Ablazione fibrillazione atriale con ipnosi. Ad Asti a lezione medici da Europa e Medio Oriente

Ablazione fibrillazione atriale con ipnosi. Ad Asti a lezione medici da Europa e Medio Oriente

Ablazione fibrillazione atriale con ipnosi. Ad Asti a lezione medici da Europa e Medio Oriente
Due giorni di lezioni webinar per la Cardiologia del Cardinal Massaia, per insegnare a un gruppo di 15 medici collegati da tutta Europa e dal Medio Oriente le tecniche di ablazione della fibrillazione atriale attraverso l’ipnosi.

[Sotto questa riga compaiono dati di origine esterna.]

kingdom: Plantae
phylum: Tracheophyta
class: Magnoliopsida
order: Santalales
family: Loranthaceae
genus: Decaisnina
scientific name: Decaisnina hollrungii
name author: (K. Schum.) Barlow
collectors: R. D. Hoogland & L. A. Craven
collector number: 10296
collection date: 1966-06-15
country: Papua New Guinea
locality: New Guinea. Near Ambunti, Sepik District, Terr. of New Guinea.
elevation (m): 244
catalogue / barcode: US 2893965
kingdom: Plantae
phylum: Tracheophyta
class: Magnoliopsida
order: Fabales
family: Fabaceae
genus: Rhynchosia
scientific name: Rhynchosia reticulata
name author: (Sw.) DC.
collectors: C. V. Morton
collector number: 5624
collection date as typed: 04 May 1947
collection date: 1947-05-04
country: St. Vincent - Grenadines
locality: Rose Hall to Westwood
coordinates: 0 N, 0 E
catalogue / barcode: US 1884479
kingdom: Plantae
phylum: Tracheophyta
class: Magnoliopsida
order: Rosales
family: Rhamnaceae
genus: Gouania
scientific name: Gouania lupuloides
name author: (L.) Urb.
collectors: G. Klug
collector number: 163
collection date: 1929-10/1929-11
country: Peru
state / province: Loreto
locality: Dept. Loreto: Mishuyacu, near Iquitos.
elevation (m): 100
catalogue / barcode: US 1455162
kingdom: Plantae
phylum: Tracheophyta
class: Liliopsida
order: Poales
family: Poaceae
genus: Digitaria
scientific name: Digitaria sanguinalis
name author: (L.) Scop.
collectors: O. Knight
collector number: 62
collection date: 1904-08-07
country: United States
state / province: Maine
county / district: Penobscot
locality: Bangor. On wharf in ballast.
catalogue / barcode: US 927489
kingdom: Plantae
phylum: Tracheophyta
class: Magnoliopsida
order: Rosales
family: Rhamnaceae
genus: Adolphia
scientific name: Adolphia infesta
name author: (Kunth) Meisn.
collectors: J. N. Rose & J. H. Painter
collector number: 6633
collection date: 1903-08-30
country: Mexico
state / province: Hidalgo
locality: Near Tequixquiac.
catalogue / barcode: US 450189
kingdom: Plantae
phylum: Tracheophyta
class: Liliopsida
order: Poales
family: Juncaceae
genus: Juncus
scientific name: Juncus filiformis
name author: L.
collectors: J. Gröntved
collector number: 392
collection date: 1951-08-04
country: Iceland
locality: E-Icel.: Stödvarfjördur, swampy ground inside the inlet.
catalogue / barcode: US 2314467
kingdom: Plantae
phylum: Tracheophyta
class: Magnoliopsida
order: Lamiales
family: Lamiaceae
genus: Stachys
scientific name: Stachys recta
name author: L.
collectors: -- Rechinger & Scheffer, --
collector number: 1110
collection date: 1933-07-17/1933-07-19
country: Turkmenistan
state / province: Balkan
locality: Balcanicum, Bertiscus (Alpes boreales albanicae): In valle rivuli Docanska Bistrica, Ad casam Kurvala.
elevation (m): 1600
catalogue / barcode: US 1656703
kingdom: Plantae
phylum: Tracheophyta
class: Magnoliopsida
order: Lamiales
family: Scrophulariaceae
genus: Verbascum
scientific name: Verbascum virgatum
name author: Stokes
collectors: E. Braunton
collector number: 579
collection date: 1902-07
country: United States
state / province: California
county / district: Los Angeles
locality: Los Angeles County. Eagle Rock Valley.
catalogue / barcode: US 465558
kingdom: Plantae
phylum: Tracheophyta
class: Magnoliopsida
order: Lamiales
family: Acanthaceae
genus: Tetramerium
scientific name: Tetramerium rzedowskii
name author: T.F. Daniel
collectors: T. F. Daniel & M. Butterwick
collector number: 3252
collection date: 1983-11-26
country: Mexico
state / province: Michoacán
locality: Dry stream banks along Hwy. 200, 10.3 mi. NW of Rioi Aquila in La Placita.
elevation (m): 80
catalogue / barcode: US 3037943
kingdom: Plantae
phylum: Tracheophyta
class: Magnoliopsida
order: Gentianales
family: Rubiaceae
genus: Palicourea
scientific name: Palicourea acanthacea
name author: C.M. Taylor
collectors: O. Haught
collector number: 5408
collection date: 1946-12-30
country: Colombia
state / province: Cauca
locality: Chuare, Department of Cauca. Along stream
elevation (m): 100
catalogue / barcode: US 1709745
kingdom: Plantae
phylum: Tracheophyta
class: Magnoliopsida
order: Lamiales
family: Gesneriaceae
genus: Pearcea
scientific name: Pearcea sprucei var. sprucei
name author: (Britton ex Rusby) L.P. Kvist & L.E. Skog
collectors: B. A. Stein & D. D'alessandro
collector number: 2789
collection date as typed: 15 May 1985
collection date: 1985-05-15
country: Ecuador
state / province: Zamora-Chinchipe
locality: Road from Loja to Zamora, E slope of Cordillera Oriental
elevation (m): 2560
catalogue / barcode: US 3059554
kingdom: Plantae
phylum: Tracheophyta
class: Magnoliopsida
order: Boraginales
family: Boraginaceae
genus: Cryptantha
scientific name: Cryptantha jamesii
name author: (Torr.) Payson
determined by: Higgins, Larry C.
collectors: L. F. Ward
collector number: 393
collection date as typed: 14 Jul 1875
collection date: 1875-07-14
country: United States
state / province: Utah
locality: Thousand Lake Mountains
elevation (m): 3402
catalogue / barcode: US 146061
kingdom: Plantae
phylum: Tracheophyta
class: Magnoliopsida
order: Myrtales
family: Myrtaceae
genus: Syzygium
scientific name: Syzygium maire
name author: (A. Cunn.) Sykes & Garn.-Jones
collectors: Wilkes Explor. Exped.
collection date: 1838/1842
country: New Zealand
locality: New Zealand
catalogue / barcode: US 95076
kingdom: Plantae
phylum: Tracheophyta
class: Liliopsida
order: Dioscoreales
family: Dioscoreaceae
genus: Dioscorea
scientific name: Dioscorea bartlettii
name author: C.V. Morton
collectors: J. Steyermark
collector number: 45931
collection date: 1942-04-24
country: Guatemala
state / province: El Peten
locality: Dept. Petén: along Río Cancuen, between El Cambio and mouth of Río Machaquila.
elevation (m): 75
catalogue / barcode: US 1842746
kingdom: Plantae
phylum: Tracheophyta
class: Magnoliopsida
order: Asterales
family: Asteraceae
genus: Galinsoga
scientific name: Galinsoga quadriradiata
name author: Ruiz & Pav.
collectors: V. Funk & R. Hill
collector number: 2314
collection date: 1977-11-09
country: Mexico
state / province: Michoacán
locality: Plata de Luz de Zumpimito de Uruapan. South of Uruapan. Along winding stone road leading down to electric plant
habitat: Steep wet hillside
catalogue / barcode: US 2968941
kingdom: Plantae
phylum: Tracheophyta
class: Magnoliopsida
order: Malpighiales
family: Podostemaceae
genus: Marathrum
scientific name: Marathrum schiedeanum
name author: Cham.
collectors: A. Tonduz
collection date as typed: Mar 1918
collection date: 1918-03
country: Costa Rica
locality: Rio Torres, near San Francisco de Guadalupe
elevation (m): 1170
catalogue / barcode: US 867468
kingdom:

Dal 2018 ad oggi al Cardinal Massaia sono stati effettuati oltre 900 interventi di ablazione con l’ipnosi, circa 700 dei quali sono proprio ablazione di fibrillazione atriale.

L’ospedale di Asti si conferma punto di riferimento mondiale per la cura delle aritmie cardiache. Un’attività che da tempo, oltre a concentrarsi sullo sviluppo di tecniche innovative a beneficio dei pazienti, si è aperta all’esterno, alla formazione di medici specialisti in grado di applicare la stessa metodica in altre strutture italiane e internazionali.

Questo percorso non si è fermato neanche con l’emergenza Covid: il 12 e 13 aprile scorsi il reparto di Cardiologia del Cardinal Massaia, guidato dal dottor Marco Scaglione, ha fatto scuola via webinar a un gruppo di 15 medici collegati da tutta Europa e dal Medio Oriente. Due giornate dedicate all’insegnamento dell’ablazione della fibrillazione atriale attraverso l’ipnosi. “Metodo di cui – evidenzia la Asl di Asti in una nota – Asti è stata pioniera a livello mondiale: dal 2018 ad oggi al Cardinal Massaia sono stati effettuati oltre 900 interventi di ablazione con l’ipnosi, circa 700 dei quali sono proprio ablazione di fibrillazione atriale”.

L’ablazione serve a eliminare l’aritmia cardiaca, si effettua con l’inserimento di piccoli elettro-cateteri nell’inguine (o in alternativa nella spalla) che attraverso vene o arterie raggiungono l’interno del cuore e “bruciano” con radiofrequenza il circuito elettrico responsabile dell’aritmia, interrompendolo.

La tecnica dell’ipnosi è adiuvante alla sedazione farmacologica e permette quindi di ridurre in modo consistente la quantità di farmaci utilizzati a scopo analgesico durante l’operazione: all’ospedale di Asti viene impiegata in più dell’80% dei casi di ablazione. Negli ultimi anni, inoltre, è stato introdotto un nuovo metodo che consente di limitare notevolmente l’uso dei raggi X.

Queste conoscenze sono state al centro della due giorni di corso. Lunedì 12 con una serie di lezioni frontali via web, martedì 13 con la trasmissione in diretta di due interventi effettuati dall’équipe del reparto di Cardiologia. Nel corso del 2021 sono previsti altri due appuntamenti analoghi, ad Oxford e ad Amburgo, che con Asti costituiscono i tre centri di riferimento per Europa e Medio Oriente.

“In questo caso abbiamo usato l’emergenza Covid come un’opportunità – sottolinea il dottor Scaglione -. Il percorso formativo che ci permette di condividere da tempo le nostre conoscenze con i colleghi non solo non si è bloccato ma si è maggiormente strutturato: inoltre la possibilità di restare nel nostro ospedale ci ha permesso di insegnare continuando comunque con la nostra attività ordinaria”.

“È un’ulteriore conferma del valore della sanità astigiana, che vede da tempo nella cardiologia uno dei suoi punti di forza – commenta il direttore generale Asl At Flavio Boraso .- La pratica dell’ipnosi è ormai ampiamente affermata e diffusa, grazie al lavoro svolto in questi anni nell’ospedale di Asti, punto di riferimento per i pazienti cardiologici del Piemonte e anche delle altre regioni”.